Post build steps do not appear to function as yet in Whidbey.
It appears the automagic copying of app.config and COM interop assemblies does not function as yet in Whidbey. I also had some difficulties successfully referencing an interop assembly until I TLBIMP’ed it myself and added a reference by hand.
The app currently does all the work on the UI thread. I didn’t see an Invoke method on the Control class to marshal back to the UI thread, so I abandoned my plan to use a background thread for the VSS automation calls. I did notice the UIContext parameter on the control constructor, which is new, so I’ll need to dig around some more.
Databinding with the GridPanel control? The app currently builds the GridPanel from scratch in the C# code. The next step is to read more about databinding in Longhorn – I’m looking for something similar to today’s DataGrid in Avalon with sorting built in.
Is there an Avalon status bar control?
I’ve heard there is another version of Whidbey coming along soon to play with, but I’m also wondering when there will be another rev of Longhorn to experiment with. Overall - a fun experience with the new technology.

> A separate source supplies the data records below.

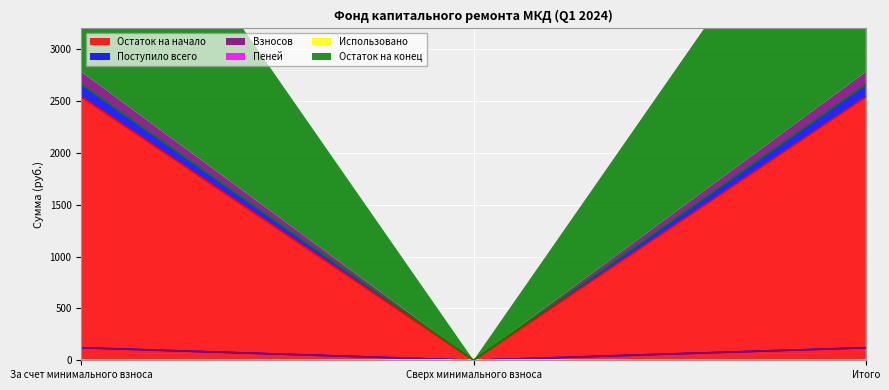

What is the spread (max minus min) of values at За счет минимального взноса?

2660.9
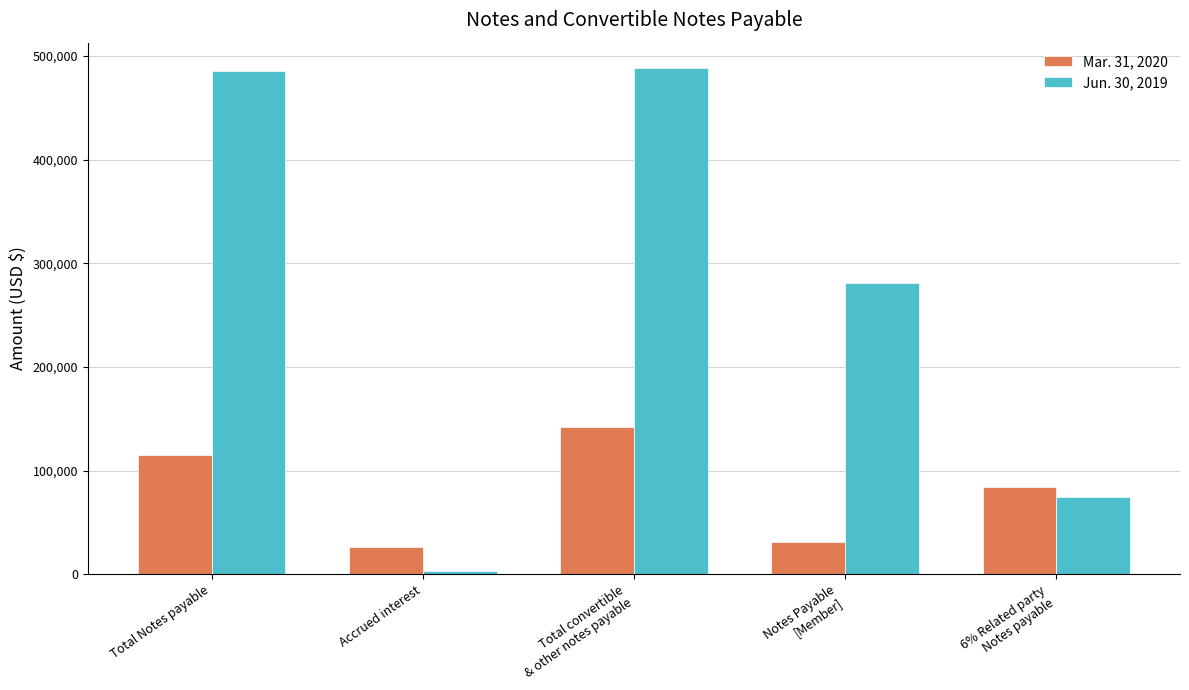

Where is Jun. 30, 2019 nearest to the value 245780?

Notes Payable
[Member]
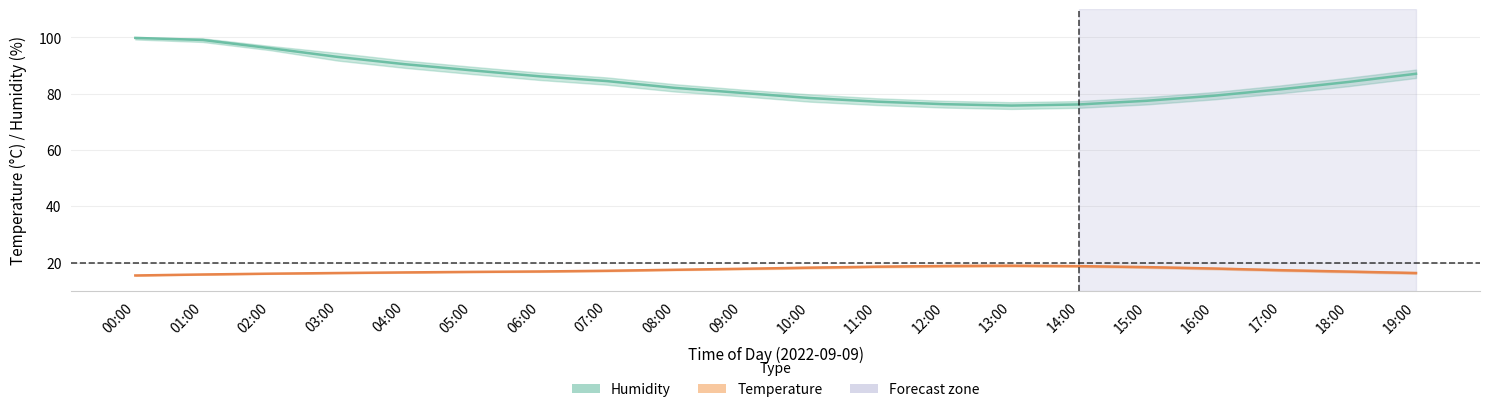

What is the sum of all Temperature mean values?

345.9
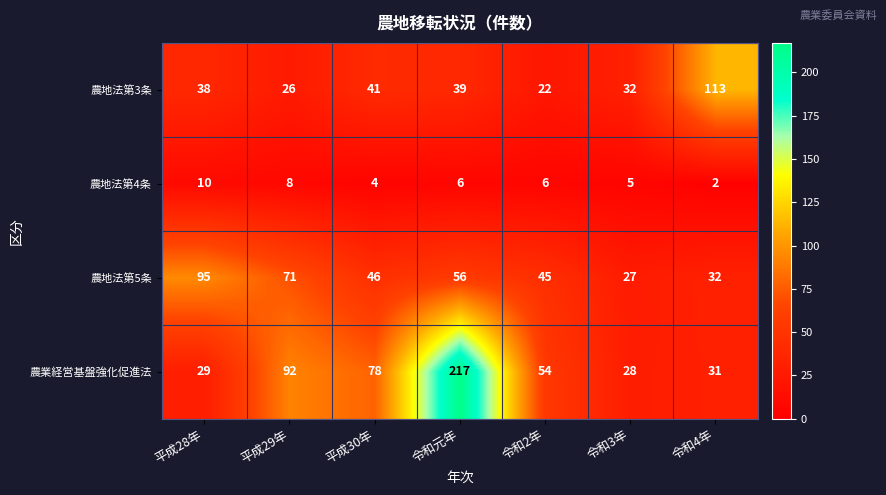

What is the total value across all series at 令和元年?

318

I went out this evening to vote in the Maryland primary. The voting machine was the somewhat controversial Diebold machine. After all the bad press I expected the machine to do something sinister while I was there – but alas – nothing extraordinary to report. No exit poll afterwards either. Bummer.
The only thing to note is the final summary screen which shows all of the selections. In some circumstances there must be a scroll bar present which comes dangerously close to the final “Cast Vote” button. There is a caution at the top of the screen in a small light blue font saying something like “Don’t accidently hit submit when using the scroll bar.” Seems like something they should design around - particularly when there is no confirmation after hitting the big green button.